Knowledge of the fact that drugs damage cognitive functioning is not new. In 2000, the National Institute on Drug Abuse (NIDA) announced that NIDA-supported scientists were pursuing approaches that showed promise in blocking and even reversing brain damage that occurs with chronic methamphetamine abuse. Brain damage known to occur with chronic meth addiction includes damaged blood vessels and damaged nerve endings in the brain as well as changes in brain chemicals. NIDA said, “These effects put chronic methamphetamine abusers at risk for cognitive impairment and early onset of movement disorders associated with aging.”
The importance of recognizing that drug abuse is much more than a pharmacological disease is pointed out by Elliot A. Stein, Ph.D., neuroscientist at the Medical College of Wisconsin, quoted by the APA as saying that people finally realize that addiction is more than pharmacological. Stein remarked, “It’s a pharmacological and behavioral disease,” and said that one of the difficulties in determining effective treatment strategy is in finding the “magic bullet” to “attack both the pharmacological and the behavioral parts of addiction.”
Alcohol addiction significantly affects cognitive functioning, causing the same types of issues seen in those addicted to other drugs. Acquiring, storing and retrieving information, as well as using information to learn and achieve success, are just some of the difficulties seen in alcoholics suffering from cognitive impairment at alcohol treatment centers.

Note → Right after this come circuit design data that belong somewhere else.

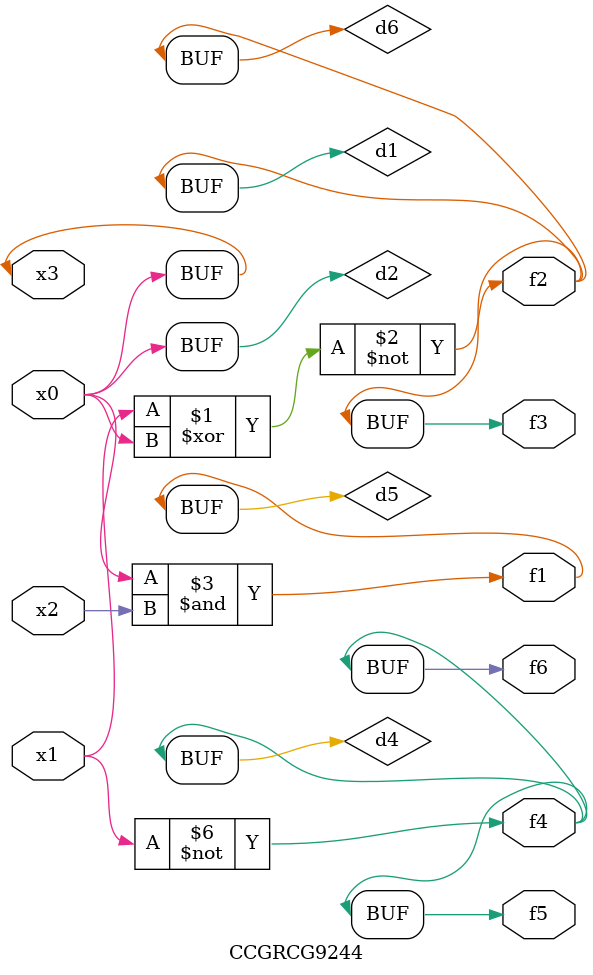
<source format=v>
module CCGRCG9244(
	input x0, x1, x2, x3,
	output f1, f2, f3, f4, f5, f6
);

	wire d1, d2, d3, d4, d5, d6;

	xnor (d1, x1, x3);
	buf (d2, x0, x3);
	nand (d3, x0, x2);
	not (d4, x1);
	nand (d5, d3);
	or (d6, d1);
	assign f1 = d5;
	assign f2 = d6;
	assign f3 = d6;
	assign f4 = d4;
	assign f5 = d4;
	assign f6 = d4;
endmodule

</source>
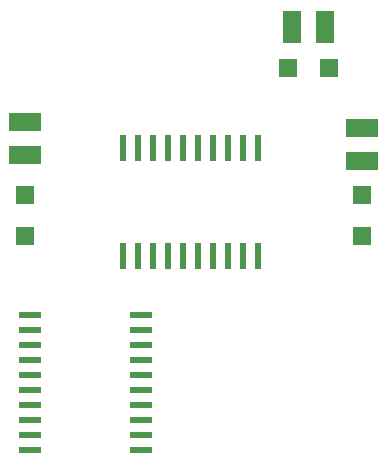
<source format=gbr>
G04 EAGLE Gerber X2 export*
%TF.Part,Single*%
%TF.FileFunction,Paste,Top*%
%TF.FilePolarity,Positive*%
%TF.GenerationSoftware,Autodesk,EAGLE,9.1.0*%
%TF.CreationDate,2018-12-20T05:45:18Z*%
G75*
%MOMM*%
%FSLAX34Y34*%
%LPD*%
%AMOC8*
5,1,8,0,0,1.08239X$1,22.5*%
G01*
%ADD10R,0.600000X2.200000*%
%ADD11R,1.981200X0.558800*%
%ADD12R,2.700000X1.600000*%
%ADD13R,1.600000X2.700000*%
%ADD14R,1.500000X1.500000*%


D10*
X120650Y215300D03*
X196850Y307300D03*
X107950Y215300D03*
X133350Y215300D03*
X146050Y215300D03*
X184150Y307300D03*
X209550Y307300D03*
X222250Y307300D03*
X171450Y215300D03*
X209550Y215300D03*
X158750Y215300D03*
X184150Y215300D03*
X222250Y215300D03*
X196850Y215300D03*
X171450Y307300D03*
X158750Y307300D03*
X146050Y307300D03*
X133350Y307300D03*
X120650Y307300D03*
X107950Y307300D03*
D11*
X123190Y51750D03*
X123190Y64450D03*
X123190Y77150D03*
X123190Y89850D03*
X123190Y102550D03*
X123190Y115250D03*
X123190Y127950D03*
X123190Y140650D03*
X123190Y153350D03*
X123190Y166050D03*
X29210Y166050D03*
X29210Y153350D03*
X29210Y140650D03*
X29210Y127950D03*
X29210Y115250D03*
X29210Y102550D03*
X29210Y89850D03*
X29210Y77150D03*
X29210Y64450D03*
X29210Y51750D03*
D12*
X310000Y324000D03*
X310000Y296000D03*
X25000Y329000D03*
X25000Y301000D03*
D13*
X279000Y410000D03*
X251000Y410000D03*
D14*
X310000Y267500D03*
X310000Y232500D03*
X25000Y267500D03*
X25000Y232500D03*
X247500Y375000D03*
X282500Y375000D03*
M02*

</source>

One of the problems in working with addicts suffering from cognitive impairment is the question of whether difficulties suffered from cognitive impairment can affect recovery outcomes in drug rehab facilities. The National Center for Biotechnology Information concluded that cognitive functioning deficits seem to predict poor treatment outcomes and announced an aim of proposing treatment strategies that not only treat the addiction but also focus on improving cognitive functioning.
While the brain does work to repair itself, abstaining from alcohol and other addictive drugs can help reverse many of the physical changes that occur in the brain during addiction. This knowledge, combined with the use of cognitive behavioral treatments and other therapies, likely has the best chance of helping addicts recover from the cognitive damage caused by their addiction.